_Exercise details_. From the first entry to the last, restate everything word for word and exclude pictures.

_Entries supplied_.
..............................
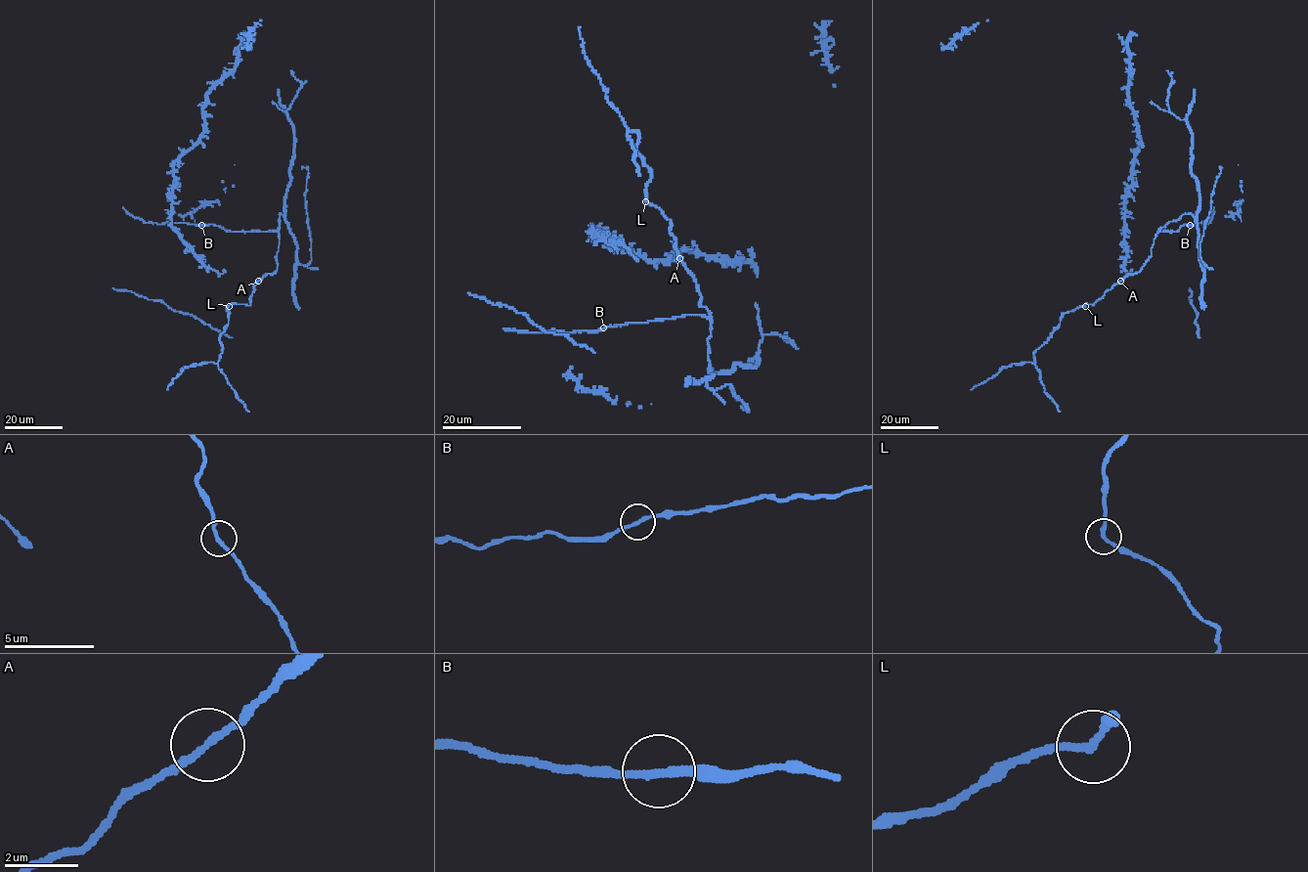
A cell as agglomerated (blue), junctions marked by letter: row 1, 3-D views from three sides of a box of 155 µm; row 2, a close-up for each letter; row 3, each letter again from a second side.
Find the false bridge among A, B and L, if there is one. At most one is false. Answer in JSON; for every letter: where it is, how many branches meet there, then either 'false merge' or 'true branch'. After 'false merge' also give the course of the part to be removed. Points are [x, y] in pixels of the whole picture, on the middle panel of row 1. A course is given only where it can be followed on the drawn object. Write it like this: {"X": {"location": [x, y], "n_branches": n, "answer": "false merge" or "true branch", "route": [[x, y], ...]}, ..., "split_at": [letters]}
{"A": {"location": [679, 258], "n_branches": 2, "answer": "true branch"}, "B": {"location": [603, 327], "n_branches": 2, "answer": "true branch"}, "L": {"location": [645, 201], "n_branches": 2, "answer": "true branch"}, "split_at": []}

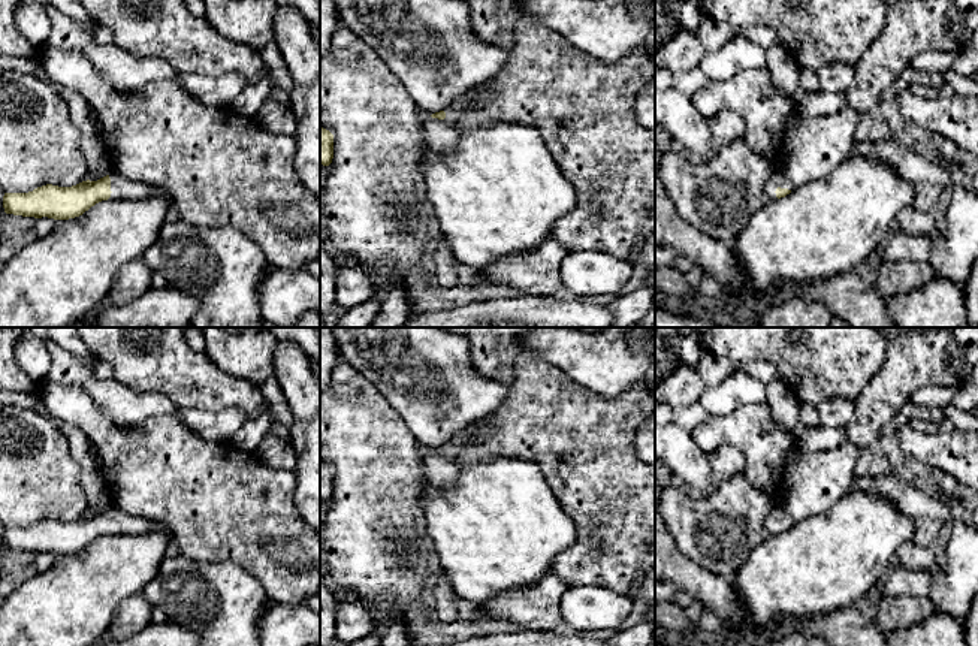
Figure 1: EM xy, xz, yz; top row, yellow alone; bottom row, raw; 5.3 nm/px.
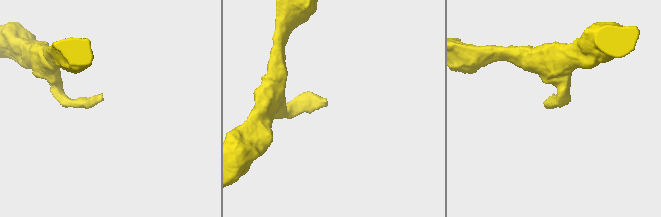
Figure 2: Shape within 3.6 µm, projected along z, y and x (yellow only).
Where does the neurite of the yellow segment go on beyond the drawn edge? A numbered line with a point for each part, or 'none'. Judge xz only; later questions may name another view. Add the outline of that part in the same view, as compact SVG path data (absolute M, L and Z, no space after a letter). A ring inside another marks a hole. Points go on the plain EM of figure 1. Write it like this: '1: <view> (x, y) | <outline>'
1: xz (453, 446) | M467 426L458 431L447 443L444 443L446 453L443 456L450 462L456 462L462 446L468 440L482 441L488 438L490 434L492 434L490 426L480 428L479 431L471 431L470 426Z

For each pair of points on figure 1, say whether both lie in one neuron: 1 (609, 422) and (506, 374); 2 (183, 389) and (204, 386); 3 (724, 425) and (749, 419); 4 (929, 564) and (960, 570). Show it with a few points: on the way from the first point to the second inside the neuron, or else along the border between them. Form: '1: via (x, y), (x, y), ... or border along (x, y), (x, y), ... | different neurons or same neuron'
1: border along (522, 352), (513, 364), (513, 379), (507, 385) | different neurons
2: via (187, 386), (199, 386) | same neuron
3: via (730, 425), (743, 425) | same neuron
4: border along (939, 567), (932, 573) | different neurons

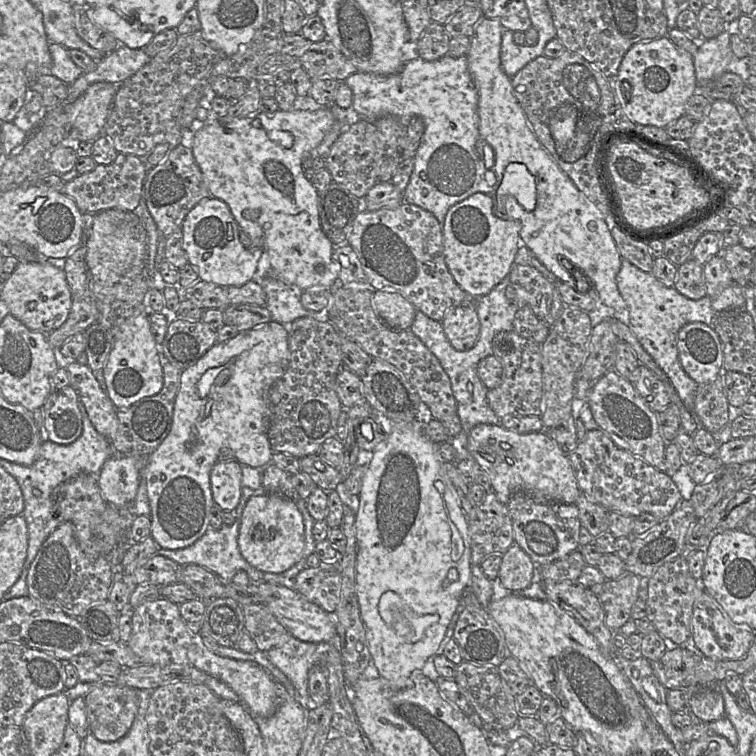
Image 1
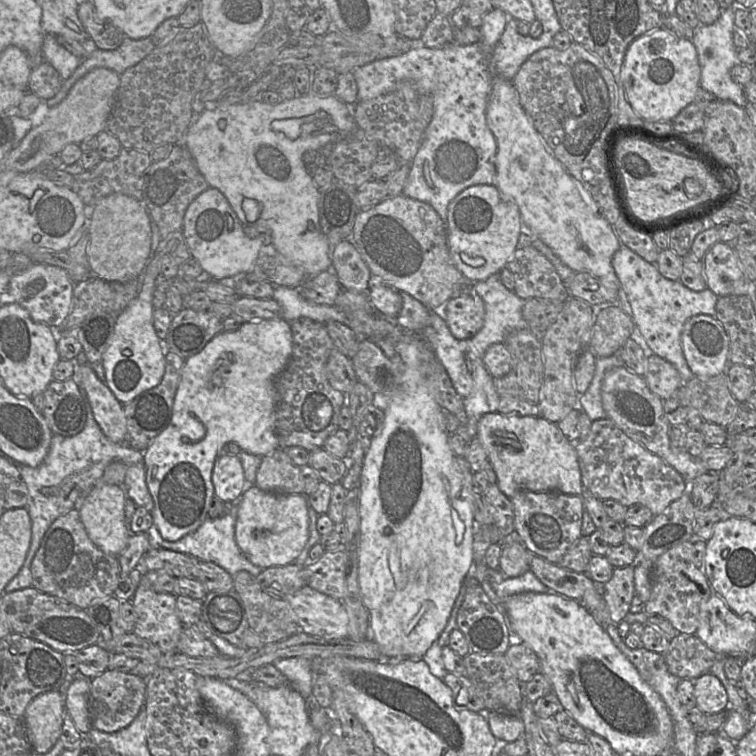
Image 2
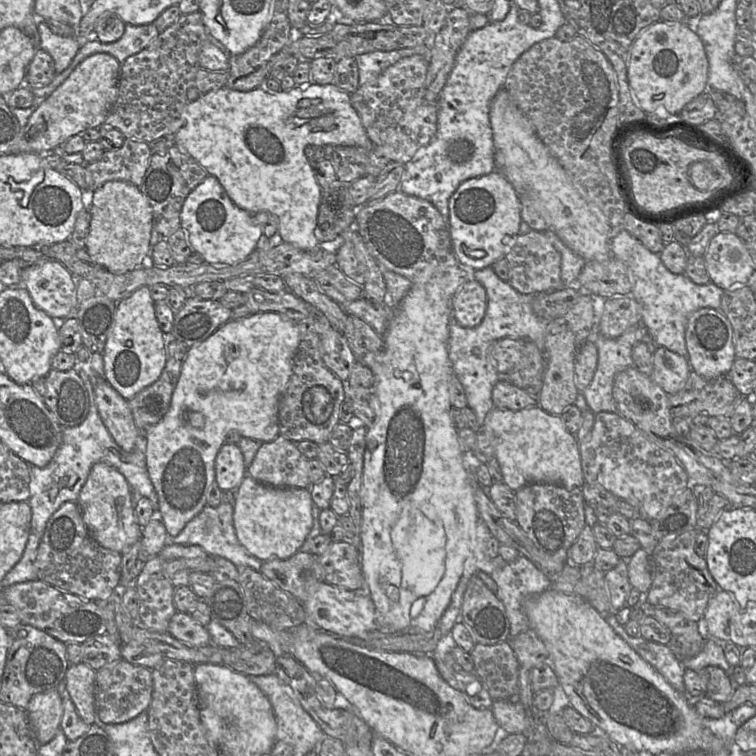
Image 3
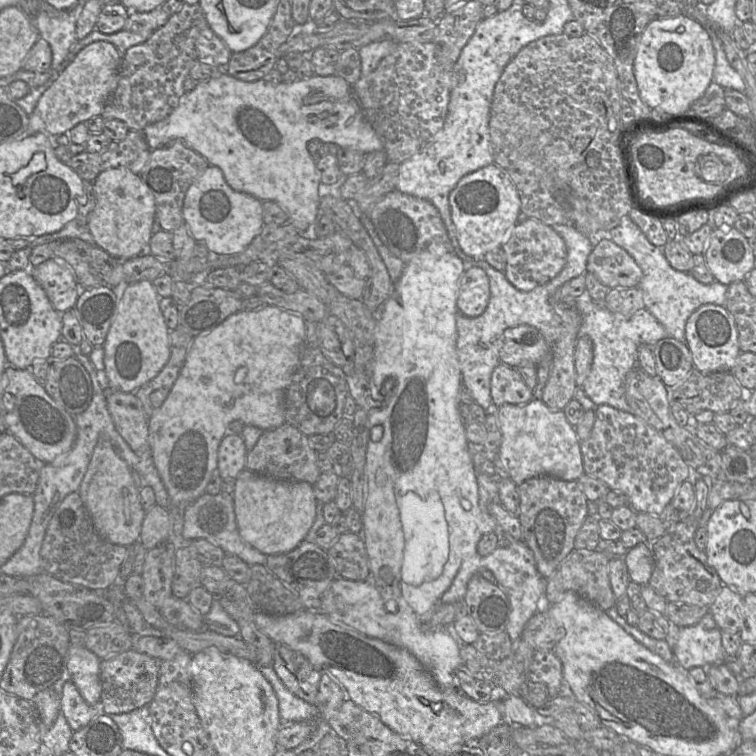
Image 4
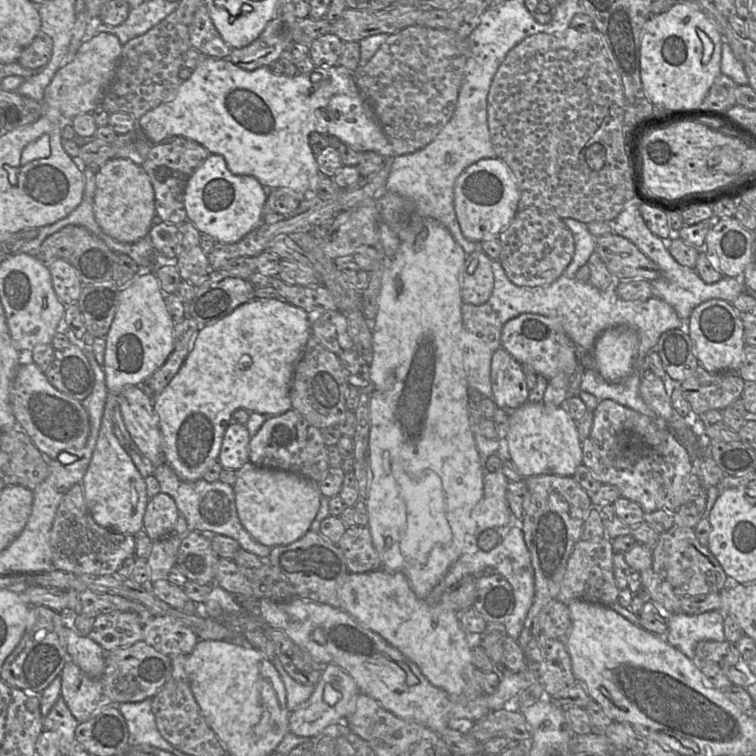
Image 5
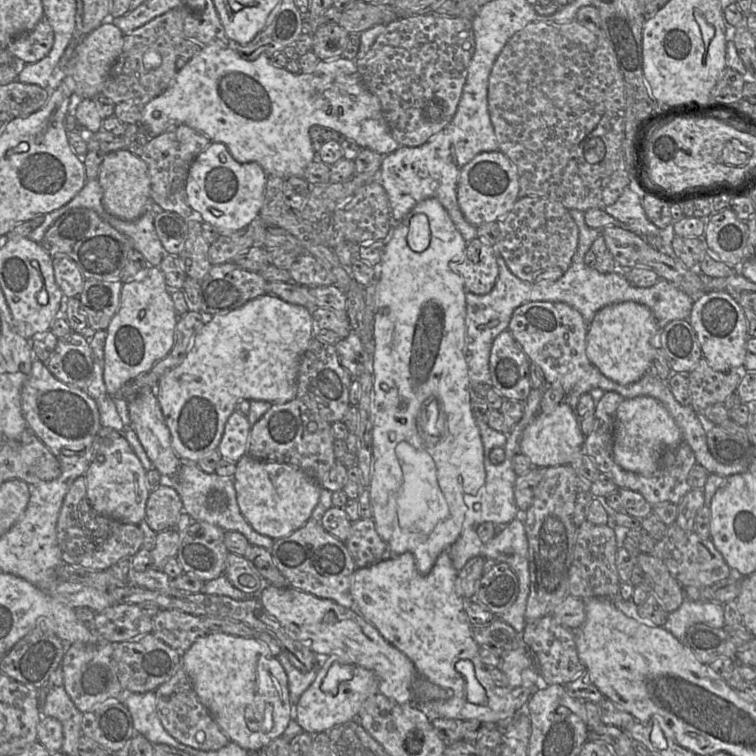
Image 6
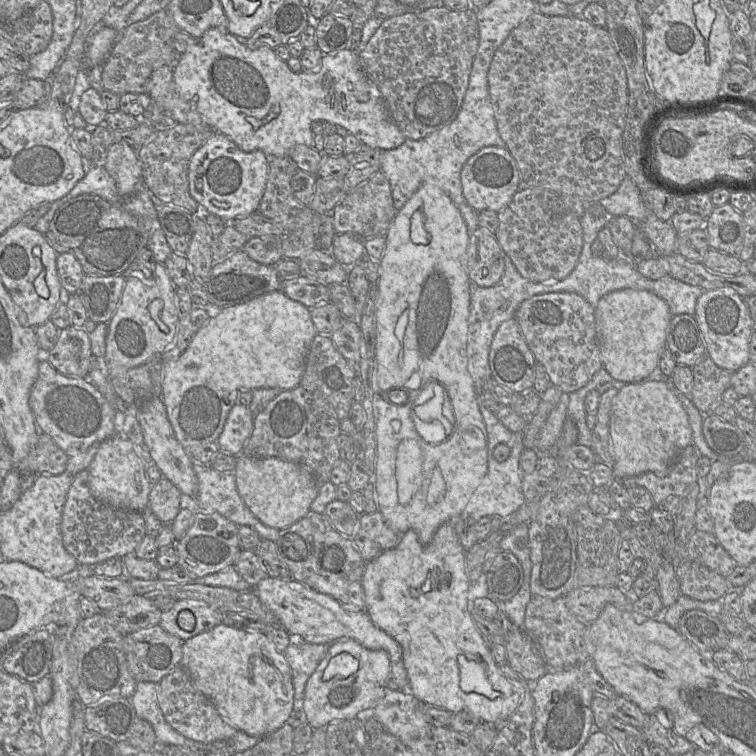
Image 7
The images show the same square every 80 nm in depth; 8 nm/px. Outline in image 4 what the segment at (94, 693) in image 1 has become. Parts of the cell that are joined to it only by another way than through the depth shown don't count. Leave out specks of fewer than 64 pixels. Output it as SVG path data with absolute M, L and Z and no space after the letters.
M129 649L112 658L101 661L100 680L101 712L108 715L128 713L143 706L149 706L158 686L160 662L154 658Z

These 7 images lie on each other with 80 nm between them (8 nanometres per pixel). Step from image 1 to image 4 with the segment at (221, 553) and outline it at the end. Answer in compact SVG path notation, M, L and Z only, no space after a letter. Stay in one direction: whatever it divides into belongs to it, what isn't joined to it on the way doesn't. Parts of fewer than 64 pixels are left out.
M221 491L216 495L210 495L205 492L195 501L183 507L182 512L184 516L181 534L182 542L205 539L220 547L226 554L239 557L248 565L265 565L268 556L245 542L239 534L234 512L233 495L225 491Z

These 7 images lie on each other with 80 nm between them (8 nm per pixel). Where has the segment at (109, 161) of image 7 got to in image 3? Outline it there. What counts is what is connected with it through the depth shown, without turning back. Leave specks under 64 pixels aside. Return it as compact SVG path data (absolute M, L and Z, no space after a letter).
M123 181L106 182L93 192L85 249L93 262L114 274L140 268L148 254L153 213L140 188Z

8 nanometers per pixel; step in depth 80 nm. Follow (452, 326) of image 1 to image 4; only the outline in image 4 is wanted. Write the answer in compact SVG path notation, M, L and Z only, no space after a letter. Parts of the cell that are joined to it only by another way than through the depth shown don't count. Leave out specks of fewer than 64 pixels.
M468 265L457 297L457 310L468 318L484 313L490 299L490 282L486 272L477 265Z

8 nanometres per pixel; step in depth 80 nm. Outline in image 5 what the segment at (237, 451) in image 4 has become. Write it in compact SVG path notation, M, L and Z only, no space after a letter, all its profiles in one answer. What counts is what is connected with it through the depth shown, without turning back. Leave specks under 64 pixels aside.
M234 422L228 425L218 456L222 468L237 471L249 461L250 438L246 425Z

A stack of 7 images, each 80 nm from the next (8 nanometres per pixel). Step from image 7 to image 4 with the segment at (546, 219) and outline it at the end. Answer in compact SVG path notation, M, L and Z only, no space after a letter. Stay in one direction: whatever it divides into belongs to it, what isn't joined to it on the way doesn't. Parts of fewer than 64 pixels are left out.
M521 218L503 244L508 281L518 290L528 292L555 278L567 260L563 238L551 227L533 218Z

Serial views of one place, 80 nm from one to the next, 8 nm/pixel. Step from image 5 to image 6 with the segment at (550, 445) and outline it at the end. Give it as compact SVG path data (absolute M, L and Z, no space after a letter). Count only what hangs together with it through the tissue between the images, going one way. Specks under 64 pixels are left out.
M561 402L552 411L535 416L523 432L519 452L529 458L533 467L544 469L569 465L583 451L584 439L578 416L568 404Z

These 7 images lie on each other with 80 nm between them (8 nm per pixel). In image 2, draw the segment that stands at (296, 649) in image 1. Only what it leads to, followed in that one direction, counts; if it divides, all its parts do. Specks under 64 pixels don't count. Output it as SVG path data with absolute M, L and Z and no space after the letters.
M291 657L276 659L273 662L290 686L306 701L312 700L311 661L311 658Z

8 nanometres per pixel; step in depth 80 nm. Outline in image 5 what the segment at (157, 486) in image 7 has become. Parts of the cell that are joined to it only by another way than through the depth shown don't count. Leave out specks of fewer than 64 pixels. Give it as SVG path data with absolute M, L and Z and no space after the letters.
M161 491L148 500L143 517L143 530L154 542L173 532L179 510L169 495Z

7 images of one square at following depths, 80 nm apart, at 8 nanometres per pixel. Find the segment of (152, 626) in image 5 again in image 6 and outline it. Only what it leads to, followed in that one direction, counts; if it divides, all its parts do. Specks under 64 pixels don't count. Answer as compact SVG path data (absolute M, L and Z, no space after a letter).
M160 609L153 618L153 635L172 649L183 653L198 637L208 634L204 616L177 609Z

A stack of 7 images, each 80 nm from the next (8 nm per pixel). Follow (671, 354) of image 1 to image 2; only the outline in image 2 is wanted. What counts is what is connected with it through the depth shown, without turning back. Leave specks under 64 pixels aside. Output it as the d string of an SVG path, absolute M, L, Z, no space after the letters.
M621 245L615 252L612 266L620 289L631 306L633 323L650 350L670 362L677 370L682 382L689 381L694 375L688 368L682 351L683 325L689 318L700 314L715 317L718 297L708 288L695 292L686 288L679 280L673 281L664 278L655 264L645 261L624 245Z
..............................
_Response for this exercise_.
A cell as agglomerated (blue), junctions marked by letter: row 1, 3-D views from three sides of a box of 155 µm; row 2, a close-up for each letter; row 3, each letter again from a second side.
Find the false bridge among A, B and L, if there is one. At most one is false. Answer in JSON; for every letter: where it is, how many branches meet there, then either 'false merge' or 'true branch'. After 'false merge' also give the course of the part to be removed. Points are [x, y] in pixels of the whole picture, on the middle panel of row 1. A course is given only where it can be followed on the drawn object. Write it like this: {"X": {"location": [x, y], "n_branches": n, "answer": "false merge" or "true branch", "route": [[x, y], ...]}, ..., "split_at": [letters]}
{"A": {"location": [679, 258], "n_branches": 2, "answer": "true branch"}, "B": {"location": [603, 327], "n_branches": 2, "answer": "true branch"}, "L": {"location": [645, 201], "n_branches": 2, "answer": "true branch"}, "split_at": []}

Figure 1: EM xy, xz, yz; top row, yellow alone; bottom row, raw; 5.3 nm/px.
Figure 2: Shape within 3.6 µm, projected along z, y and x (yellow only).
Where does the neurite of the yellow segment go on beyond the drawn edge? A numbered line with a point for each part, or 'none'. Judge xz only; later questions may name another view. Add the outline of that part in the same view, as compact SVG path data (absolute M, L and Z, no space after a letter). A ring inside another marks a hole. Points go on the plain EM of figure 1. Write it like this: '1: <view> (x, y) | <outline>'
1: xz (453, 446) | M467 426L458 431L447 443L444 443L446 453L443 456L450 462L456 462L462 446L468 440L482 441L488 438L490 434L492 434L490 426L480 428L479 431L471 431L470 426Z

For each pair of points on figure 1, say whether both lie in one neuron: 1 (609, 422) and (506, 374); 2 (183, 389) and (204, 386); 3 (724, 425) and (749, 419); 4 (929, 564) and (960, 570). Show it with a few points: on the way from the first point to the second inside the neuron, or else along the border between them. Form: '1: via (x, y), (x, y), ... or border along (x, y), (x, y), ... | different neurons or same neuron'
1: border along (522, 352), (513, 364), (513, 379), (507, 385) | different neurons
2: via (187, 386), (199, 386) | same neuron
3: via (730, 425), (743, 425) | same neuron
4: border along (939, 567), (932, 573) | different neurons

Image 1
Image 2
Image 3
Image 4
Image 5
Image 6
Image 7
The images show the same square every 80 nm in depth; 8 nm/px. Outline in image 4 what the segment at (94, 693) in image 1 has become. Parts of the cell that are joined to it only by another way than through the depth shown don't count. Leave out specks of fewer than 64 pixels. Output it as SVG path data with absolute M, L and Z and no space after the letters.
M129 649L112 658L101 661L100 680L101 712L108 715L128 713L143 706L149 706L158 686L160 662L154 658Z

These 7 images lie on each other with 80 nm between them (8 nanometres per pixel). Step from image 1 to image 4 with the segment at (221, 553) and outline it at the end. Answer in compact SVG path notation, M, L and Z only, no space after a letter. Stay in one direction: whatever it divides into belongs to it, what isn't joined to it on the way doesn't. Parts of fewer than 64 pixels are left out.
M221 491L216 495L210 495L205 492L195 501L183 507L182 512L184 516L181 534L182 542L205 539L220 547L226 554L239 557L248 565L265 565L268 556L245 542L239 534L234 512L233 495L225 491Z

These 7 images lie on each other with 80 nm between them (8 nm per pixel). Where has the segment at (109, 161) of image 7 got to in image 3? Outline it there. What counts is what is connected with it through the depth shown, without turning back. Leave specks under 64 pixels aside. Return it as compact SVG path data (absolute M, L and Z, no space after a letter).
M123 181L106 182L93 192L85 249L93 262L114 274L140 268L148 254L153 213L140 188Z

8 nanometers per pixel; step in depth 80 nm. Follow (452, 326) of image 1 to image 4; only the outline in image 4 is wanted. Write the answer in compact SVG path notation, M, L and Z only, no space after a letter. Parts of the cell that are joined to it only by another way than through the depth shown don't count. Leave out specks of fewer than 64 pixels.
M468 265L457 297L457 310L468 318L484 313L490 299L490 282L486 272L477 265Z

8 nanometres per pixel; step in depth 80 nm. Outline in image 5 what the segment at (237, 451) in image 4 has become. Write it in compact SVG path notation, M, L and Z only, no space after a letter, all its profiles in one answer. What counts is what is connected with it through the depth shown, without turning back. Leave specks under 64 pixels aside.
M234 422L228 425L218 456L222 468L237 471L249 461L250 438L246 425Z

A stack of 7 images, each 80 nm from the next (8 nanometres per pixel). Step from image 7 to image 4 with the segment at (546, 219) and outline it at the end. Answer in compact SVG path notation, M, L and Z only, no space after a letter. Stay in one direction: whatever it divides into belongs to it, what isn't joined to it on the way doesn't. Parts of fewer than 64 pixels are left out.
M521 218L503 244L508 281L518 290L528 292L555 278L567 260L563 238L551 227L533 218Z

Serial views of one place, 80 nm from one to the next, 8 nm/pixel. Step from image 5 to image 6 with the segment at (550, 445) and outline it at the end. Give it as compact SVG path data (absolute M, L and Z, no space after a letter). Count only what hangs together with it through the tissue between the images, going one way. Specks under 64 pixels are left out.
M561 402L552 411L535 416L523 432L519 452L529 458L533 467L544 469L569 465L583 451L584 439L578 416L568 404Z

These 7 images lie on each other with 80 nm between them (8 nm per pixel). In image 2, draw the segment that stands at (296, 649) in image 1. Only what it leads to, followed in that one direction, counts; if it divides, all its parts do. Specks under 64 pixels don't count. Output it as SVG path data with absolute M, L and Z and no space after the letters.
M291 657L276 659L273 662L290 686L306 701L312 700L311 661L311 658Z

8 nanometres per pixel; step in depth 80 nm. Outline in image 5 what the segment at (157, 486) in image 7 has become. Parts of the cell that are joined to it only by another way than through the depth shown don't count. Leave out specks of fewer than 64 pixels. Give it as SVG path data with absolute M, L and Z and no space after the letters.
M161 491L148 500L143 517L143 530L154 542L173 532L179 510L169 495Z

7 images of one square at following depths, 80 nm apart, at 8 nanometres per pixel. Find the segment of (152, 626) in image 5 again in image 6 and outline it. Only what it leads to, followed in that one direction, counts; if it divides, all its parts do. Specks under 64 pixels don't count. Answer as compact SVG path data (absolute M, L and Z, no space after a letter).
M160 609L153 618L153 635L172 649L183 653L198 637L208 634L204 616L177 609Z

A stack of 7 images, each 80 nm from the next (8 nm per pixel). Follow (671, 354) of image 1 to image 2; only the outline in image 2 is wanted. What counts is what is connected with it through the depth shown, without turning back. Leave specks under 64 pixels aside. Output it as the d string of an SVG path, absolute M, L, Z, no space after the letters.
M621 245L615 252L612 266L620 289L631 306L633 323L650 350L670 362L677 370L682 382L689 381L694 375L688 368L682 351L683 325L689 318L700 314L715 317L718 297L708 288L695 292L686 288L679 280L673 281L664 278L655 264L645 261L624 245Z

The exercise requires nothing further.